TASK PROMPT
Look for the word "Rotation" in the records, and copy each line where it appears.

GIVEN DATA

********************

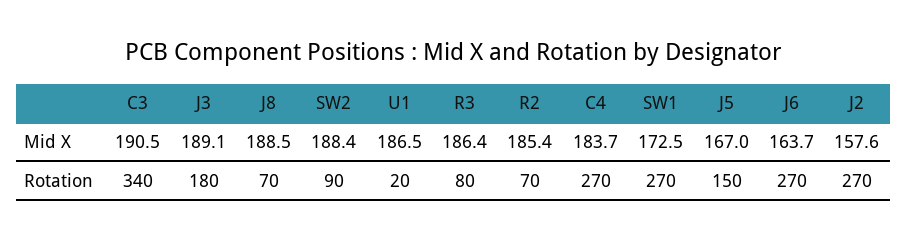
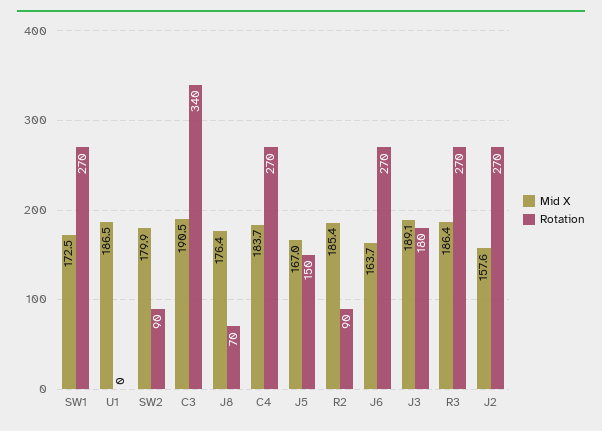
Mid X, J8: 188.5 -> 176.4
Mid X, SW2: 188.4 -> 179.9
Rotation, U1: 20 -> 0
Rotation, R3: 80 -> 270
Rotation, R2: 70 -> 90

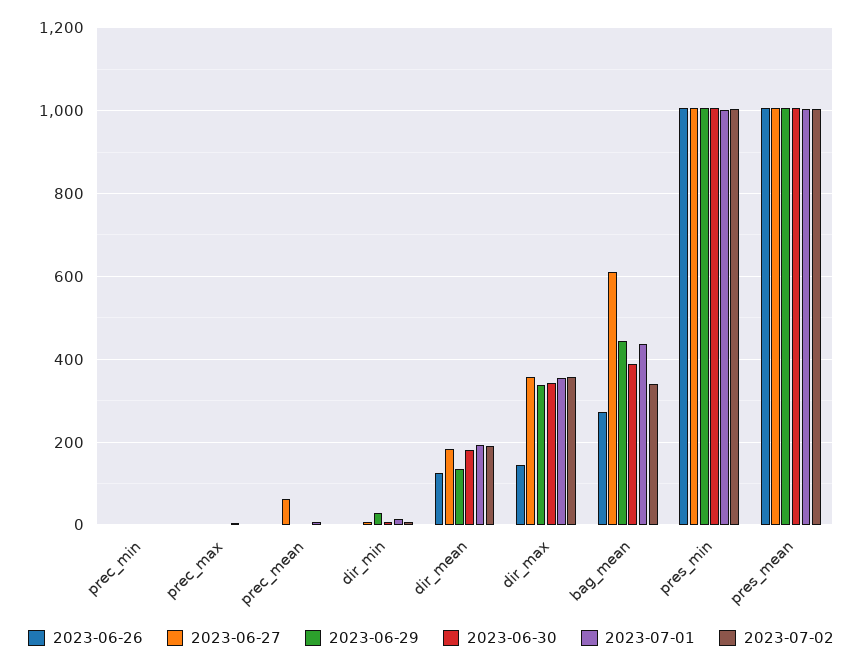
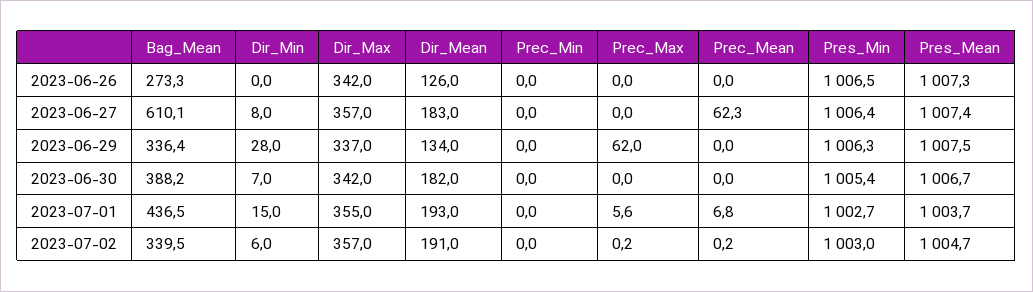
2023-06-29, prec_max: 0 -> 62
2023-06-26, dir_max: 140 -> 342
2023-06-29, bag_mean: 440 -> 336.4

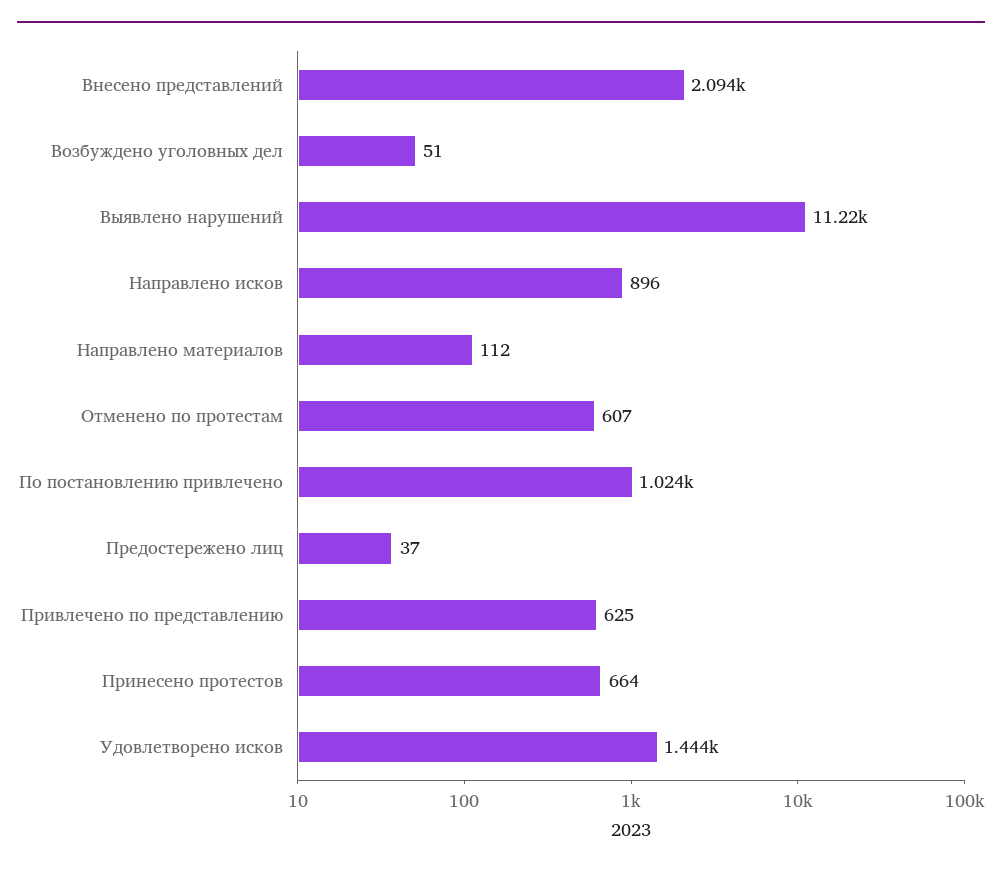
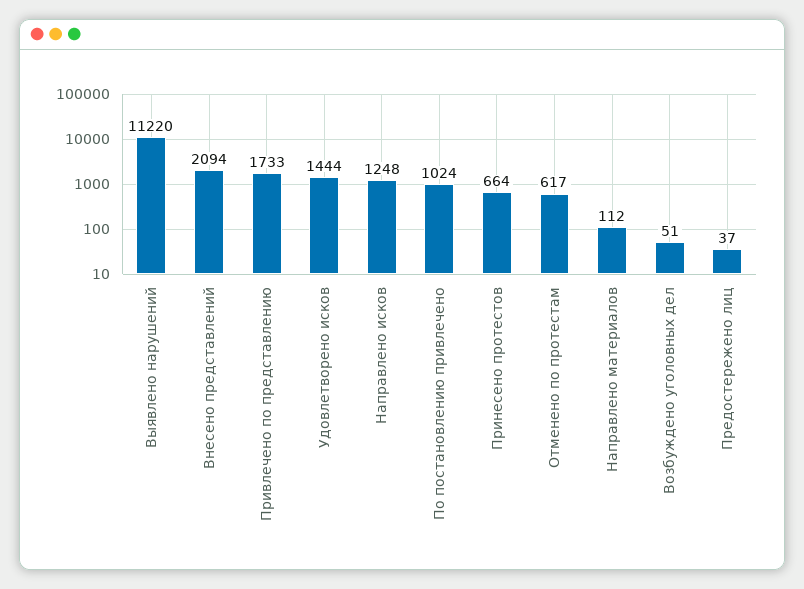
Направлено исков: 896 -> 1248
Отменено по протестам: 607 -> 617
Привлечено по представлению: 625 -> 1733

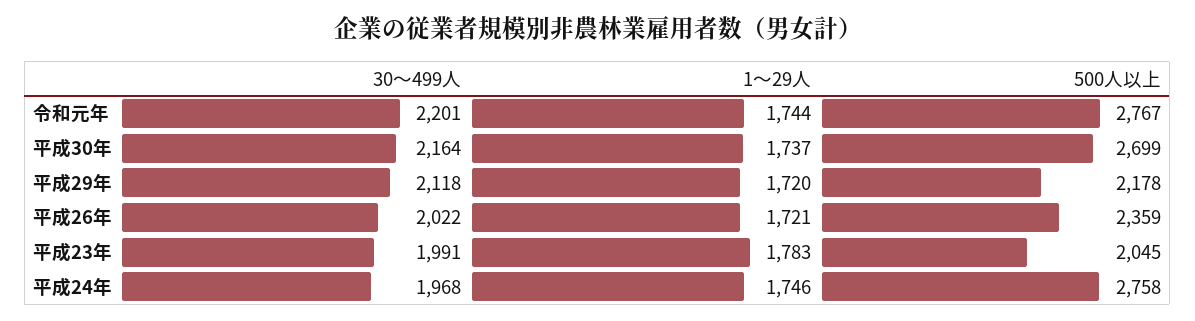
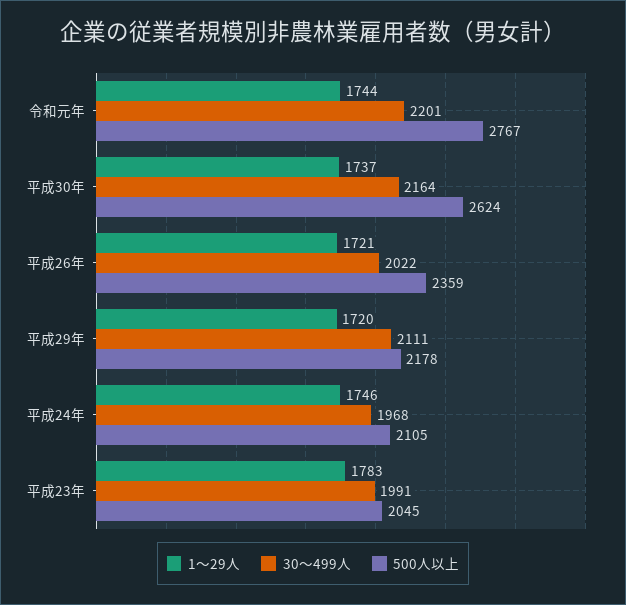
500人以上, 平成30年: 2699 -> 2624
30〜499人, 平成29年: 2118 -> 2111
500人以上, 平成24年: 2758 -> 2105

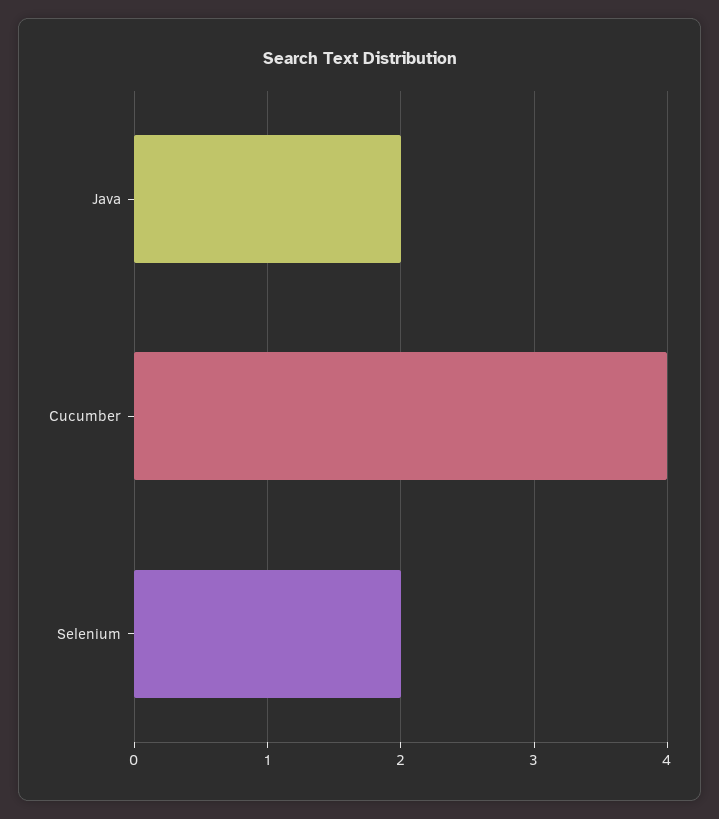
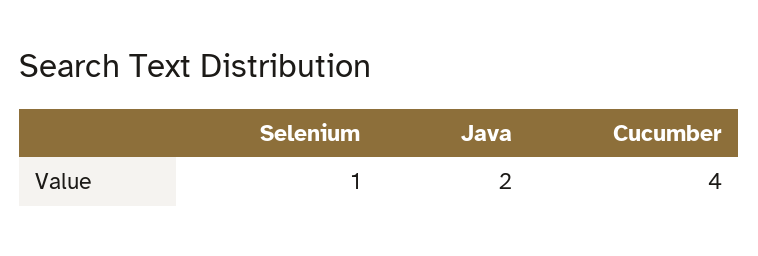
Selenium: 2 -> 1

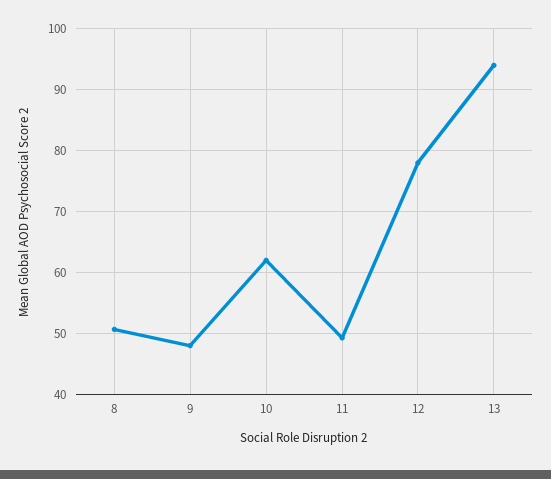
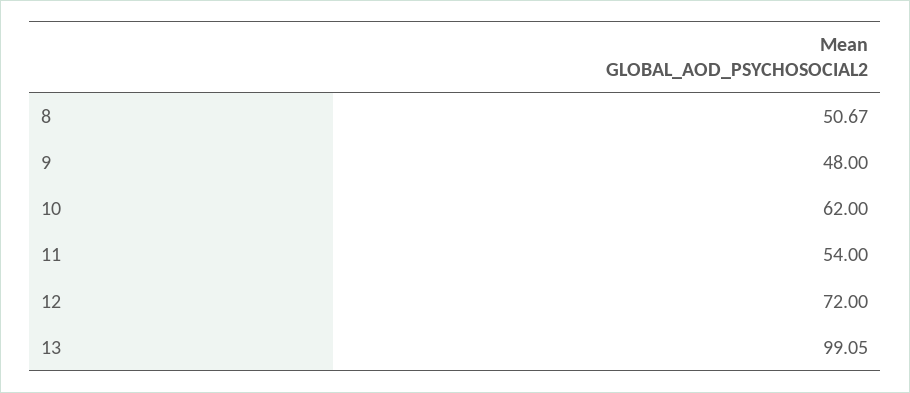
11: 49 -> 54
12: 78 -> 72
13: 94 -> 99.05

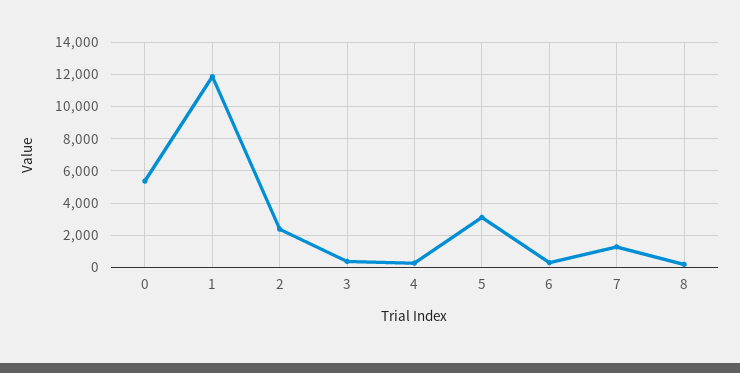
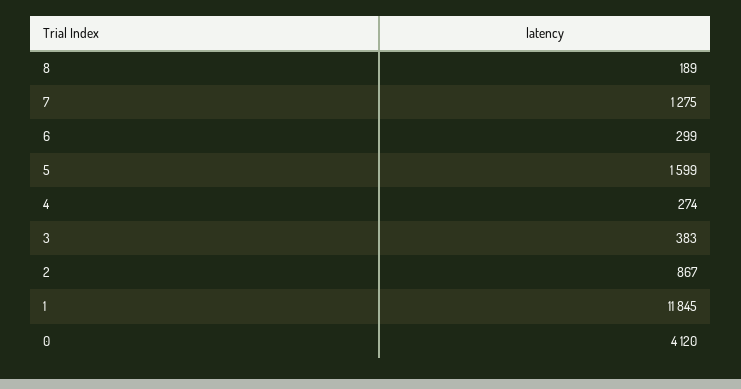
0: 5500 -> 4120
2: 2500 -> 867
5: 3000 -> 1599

********************

EXERCISE OUTPUT
Rotation, U1: 20 -> 0
Rotation, R3: 80 -> 270
Rotation, R2: 70 -> 90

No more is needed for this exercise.